- O governo da Ucrânia aprovou uma reforma que permite a saída do país para homens entre 18 e 22 anos.
- A medida visa ampliar oportunidades de estudo e trabalho, após mais de um ano de lei marcial que restringia a mobilidade.
- Para viajar, os jovens precisarão de um passaporte válido e um documento de registro militar.
- A reforma gera preocupações sobre a mobilização militar futura, especialmente em um contexto de necessidade de novos recrutas.
- Pesquisas indicam que 60% dos jovens que consideram emigrar citam a guerra como um fator significativo.
O governo da Ucrânia, sob a liderança do presidente Volodímir Zelenski, aprovou uma reforma que permite a saída do país para homens entre 18 e 22 anos.
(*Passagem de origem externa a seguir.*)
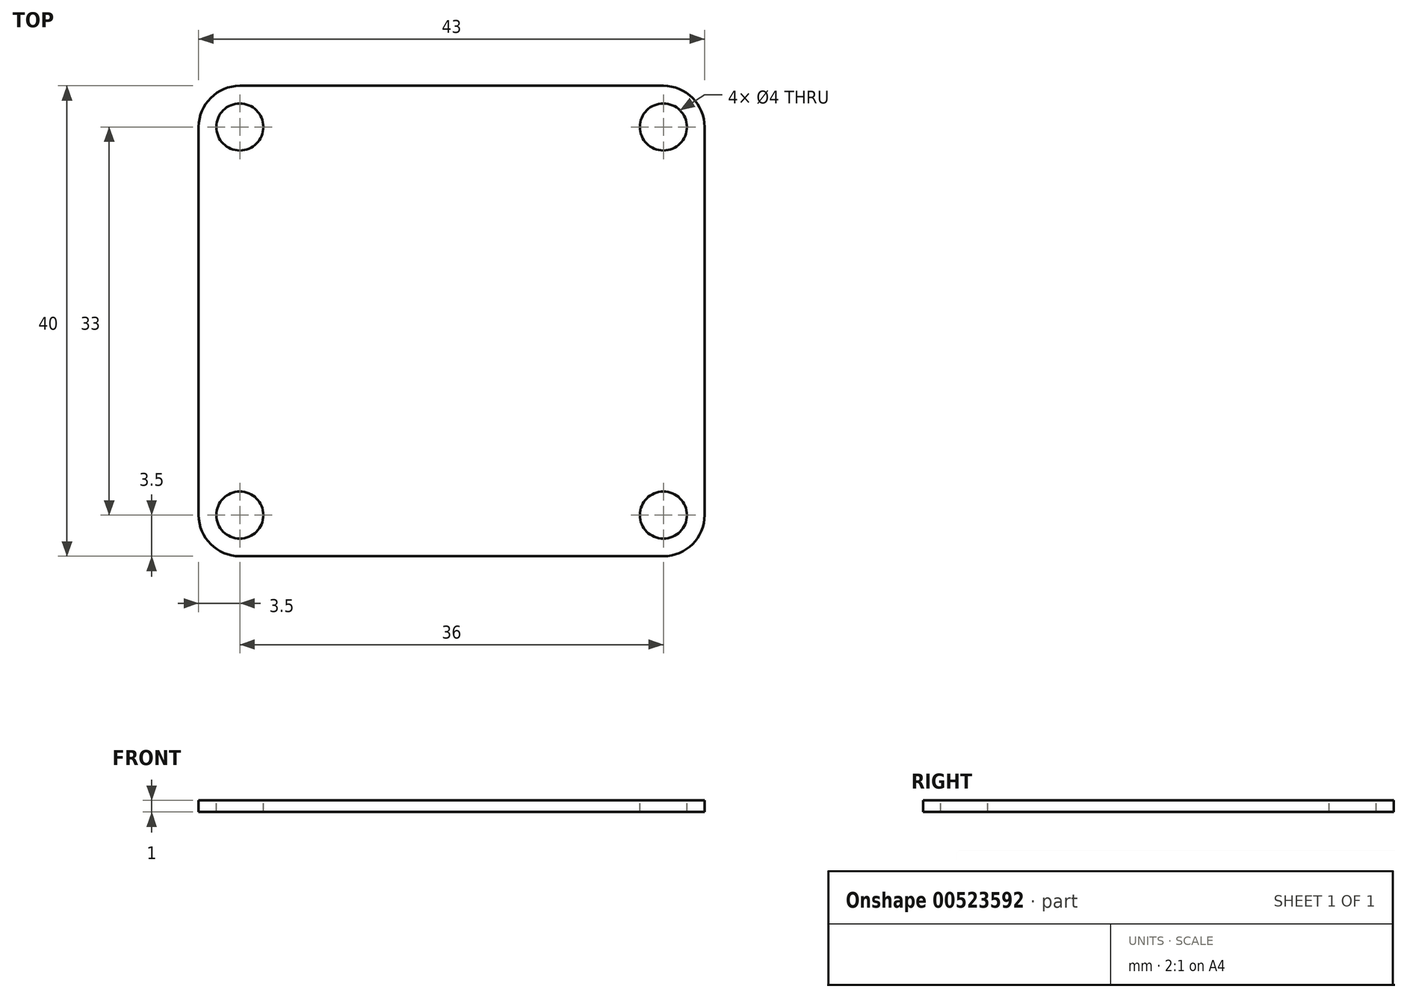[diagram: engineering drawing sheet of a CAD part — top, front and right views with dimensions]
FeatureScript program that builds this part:
annotation { "Feature Type Name" : "Feature", "Feature Type Description" : "" }
export const myFeature = defineFeature(function(context is Context, id is Id, definition is map)
    precondition{}
    {
        {
            var Q0;
            Q0=qCreatedBy(makeId("Top.planeOp"),FACE);
            var sketch = newSketch(context, id + "F0", { "sketchPlane" : qUnion([Q0])});
            skLineSegment(sketch, "E0.bottom", {"start": v(18, -20) * mm, "end": v(-18, -20) * mm});
            skLineSegment(sketch, "E0.top", {"start": v(18, 20) * mm, "end": v(-18, 20) * mm});
            skLineSegment(sketch, "E0.left", {"start": v(21.5, -16.5) * mm, "end": v(21.5, 16.5) * mm});
            skLineSegment(sketch, "E0.right", {"start": v(-21.5, -16.5) * mm, "end": v(-21.5, 16.5) * mm});
            skPoint(sketch, "E0.middle", {"position": v(0, 0) * mm});
            skPoint(sketch, "E1.visualSharp", {"position": v(-21.5, 20) * mm});
            skArc(sketch, "E1.filletArc", {"start": v(-18, 20) * mm, "mid": v(-20.47, 18.97) * mm, "end": v(-21.5, 16.5) * mm});
            skPoint(sketch, "E2.visualSharp", {"position": v(21.5, 20) * mm});
            skArc(sketch, "E2.filletArc", {"start": v(21.5, 16.5) * mm, "mid": v(20.47, 18.97) * mm, "end": v(18, 20) * mm});
            skPoint(sketch, "E3.visualSharp", {"position": v(21.5, -20) * mm});
            skArc(sketch, "E3.filletArc", {"start": v(18, -20) * mm, "mid": v(20.47, -18.97) * mm, "end": v(21.5, -16.5) * mm});
            skPoint(sketch, "E4.visualSharp", {"position": v(-21.5, -20) * mm});
            skArc(sketch, "E4.filletArc", {"start": v(-21.5, -16.5) * mm, "mid": v(-20.47, -18.97) * mm, "end": v(-18, -20) * mm});
            skLineSegment(sketch, "E5.bottom", {"start": v(18, -16.5) * mm, "end": v(-18, -16.5) * mm, "construction": true});
            skLineSegment(sketch, "E5.top", {"start": v(18, 16.5) * mm, "end": v(-18, 16.5) * mm, "construction": true});
            skLineSegment(sketch, "E5.left", {"start": v(18, -16.5) * mm, "end": v(18, 16.5) * mm, "construction": true});
            skLineSegment(sketch, "E5.right", {"start": v(-18, -16.5) * mm, "end": v(-18, 16.5) * mm, "construction": true});
            skCircle(sketch, "E6", {"center": v(-18, 16.5) * mm, "radius": 2 * mm});
            skCircle(sketch, "E7", {"center": v(18, 16.5) * mm, "radius": 2 * mm});
            skCircle(sketch, "E8", {"center": v(18, -16.5) * mm, "radius": 2 * mm});
            skCircle(sketch, "E9", {"center": v(-18, -16.5) * mm, "radius": 2 * mm});
            skSolve(sketch);
        }
        {
            var Q0;
            Q0=makeQuery(id+"F0.imprint","IMPRINT",FACE,{"disambiguationData":[TD([[makeQuery(id+"F0.imprint","IMPRINT",EDGE,{"derivedFrom":sQuery(id+"F0.wireOp",EDGE,"E0.bottom")}),-1.0]])]});
            extrude(context, id + "F1", {"entities" : qUnion([Q0]), "oppositeDirection" : true, "depth" : 1 * mm, "offsetDistance" : 25 * mm});
        }
    });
Essa mudança ocorre após mais de um ano de lei marcial, que restringia a mobilidade de cidadãos aptos para combate. A nova medida visa ampliar as oportunidades de estudo e trabalho para os jovens, mas gera preocupações sobre a mobilização militar futura.
A reforma foi anunciada em um contexto de necessidade de revitalização da força de trabalho e de retorno de ucranianos que deixaram o país antes de atingir a maioridade. Para cruzar a fronteira, os jovens precisarão apenas de um passaporte válido e um documento de registro militar. No entanto, aqueles que trabalham para autoridades locais ou estatais só poderão viajar por motivos profissionais.
Yulia Sviridenko, primeira-ministra da Ucrânia, destacou que o principal objetivo é proporcionar mais oportunidades para a juventude. Apesar do alívio que a reforma traz, muitos expressam preocupações sobre a segurança nacional. Danilo Statsenko, um estudante de 21 anos, afirmou que teme que a medida possa enfraquecer o país, enquanto Maks, um militar, questiona quem assumirá a responsabilidade no futuro.
A reforma também coincide com um programa militar que oferece incentivos financeiros e benefícios para jovens que se alistam. A idade mínima para recrutamento é de 25 anos, mas a mobilização é voluntária para aqueles com menos de 25. A necessidade urgente de novos recrutas é evidente, já que a média de idade dos soldados ucranianos é de 45 anos.
A situação é complexa, com muitos jovens divididos entre o desejo de contribuir para a defesa do país e a vontade de buscar oportunidades no exterior. Pesquisas indicam que 60% dos jovens que consideram emigrar citam a guerra como um fator significativo. A reforma pode, portanto, representar um risco de esvaziamento do capital humano necessário para a defesa da Ucrânia.